Task objective: Please copy each line of the records below that includes the word "solid".

Available data:
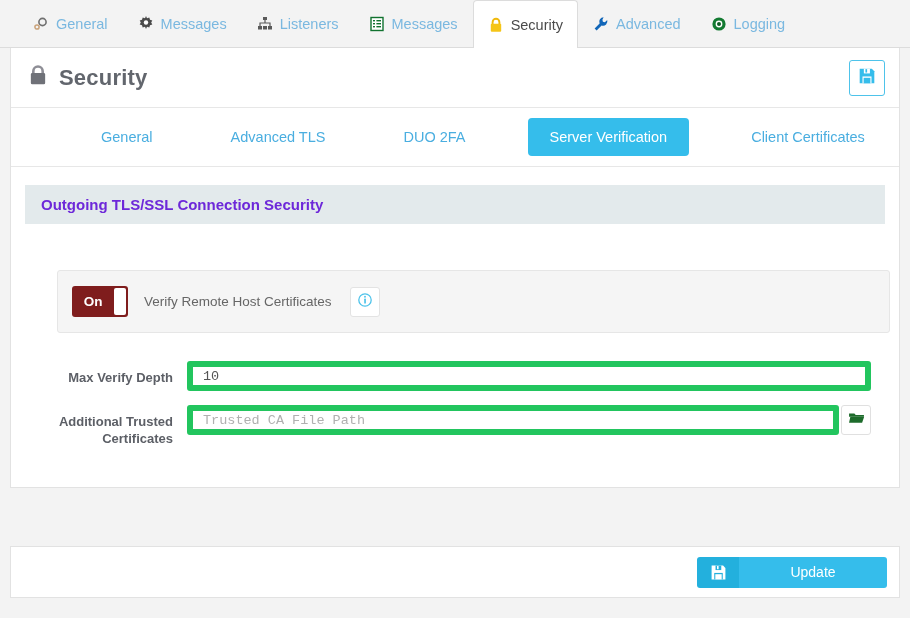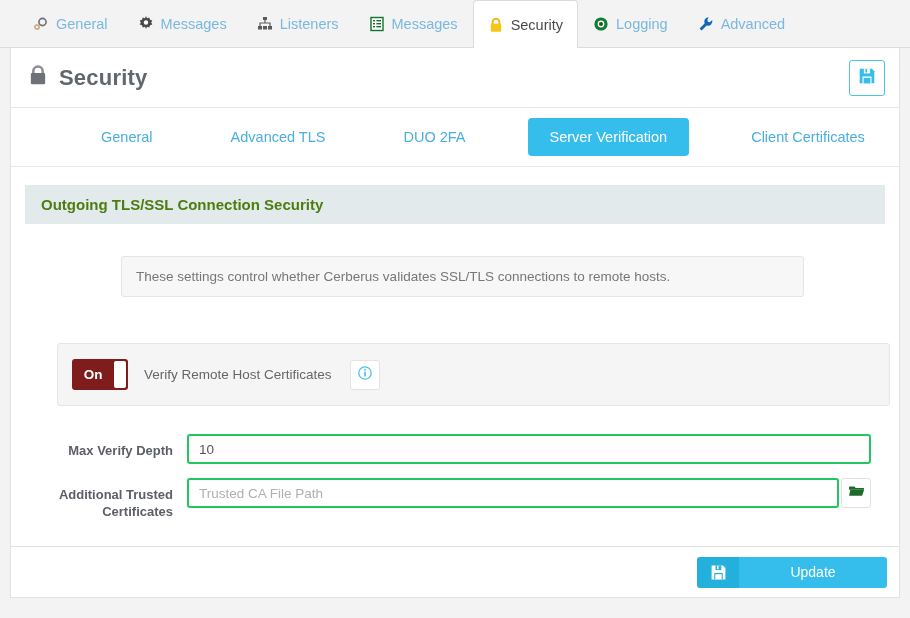--- a/index.html
+++ b/index.html
@@ -133,21 +133,21 @@
     text-align: center;
   }
 
   
   .panel-body {
     padding: 18px 14px 26px 14px;
     box-sizing: border-box;
   }
   .section-bar {
     background: #e3eaec;
-    color: #4d7c0f;
+    color: #6d28d9;
     font-weight: bold;
     font-size: 15px;
     padding: 11px 16px;
     box-sizing: border-box;
   }
   .notice {
     margin: 32px 0 0 96px;
     width: 683px;
     background: #f7f7f7;
     border: 1px solid #e4e4e4;
@@ -236,25 +236,25 @@
     flex: none;
   }
   .form-field {
     margin-left: 14px;
     flex: 1 1 auto;
     display: flex;
   }
   .text-input {
     flex: 1 1 auto;
     height: 30px;
-    border: 2px solid #22c55e;
+    border: 6px solid #22c55e;
     border-radius: 3px;
     padding: 0 10px;
     box-sizing: border-box;
-    font-family: Liberation Sans, sans-serif;
+    font-family: Liberation Mono, monospace;
     font-size: 13.5px;
     color: #555;
     background: #fff;
     outline: none;
   }
   .text-input::placeholder { color: #b0b0b0; }
   .browse-btn {
     width: 30px;
     height: 30px;
     margin-left: 2px;
@@ -372,35 +372,35 @@
         <path d="M4.6 7V5.2a3.4 3.4 0 016.8 0V7" fill="none" stroke="#f0b90b" stroke-width="1.9"></path>
         <rect x="2.8" y="6.8" width="10.4" height="8" rx="1" fill="#f5c518"></rect>
       </svg>
     </span>
     <span>Security</span>
   </div>
 
   <div class="topnav-tab">
     <span class="ico">
       <svg width="16" height="16" viewBox="0 0 16 16">
+        <path fill="#1166b8" d="M10.6 1.3a4.4 4.4 0 00-4 6.2l-5 5 2 2 5-5a4.4 4.4 0 005.6-5.5l-2.3 2.3-2-.5-.5-2z"></path>
+      </svg>
+    </span>
+    <span>Advanced</span>
+  </div>
+
+  <div class="topnav-tab">
+    <span class="ico">
+      <svg width="16" height="16" viewBox="0 0 16 16">
         <circle cx="8" cy="8" r="6.6" fill="#127a31"></circle>
         <circle cx="8" cy="8" r="3.4" fill="#ffffff"></circle>
         <circle cx="8" cy="8" r="2" fill="#0e5c24"></circle>
       </svg>
     </span>
     <span>Logging</span>
-  </div>
-
-  <div class="topnav-tab">
-    <span class="ico">
-      <svg width="16" height="16" viewBox="0 0 16 16">
-        <path fill="#1166b8" d="M10.6 1.3a4.4 4.4 0 00-4 6.2l-5 5 2 2 5-5a4.4 4.4 0 005.6-5.5l-2.3 2.3-2-.5-.5-2z"></path>
-      </svg>
-    </span>
-    <span>Advanced</span>
   </div>
 
 </div>
 
 <div class="panel">
 
   <div class="panel-header">
     <div class="panel-title">
       <span class="ico">
         <svg width="22" height="22" viewBox="0 0 16 16">
@@ -439,21 +439,20 @@
     </div>
     <div class="subtab">
       <span>Client Certificates</span>
     </div>
   </div>
 
   <div class="panel-body">
 
     <div class="section-bar">Outgoing TLS/SSL Connection Security</div>
 
-    <div class="notice">These settings control whether Cerberus validates SSL/TLS connections to remote hosts.</div>
 
     <div class="toggle-panel">
       <div class="toggle">
         <span class="lbl">On</span>
         <span class="knob"></span>
       </div>
       <span class="toggle-label">Verify Remote Host Certificates</span>
       <div class="info-btn">
         <span>
           <svg width="16" height="16" viewBox="0 0 16 16">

Output for this exercise:
     border: 1px solid #e4e4e4;
-    border: 2px solid #22c55e;
+    border: 6px solid #22c55e;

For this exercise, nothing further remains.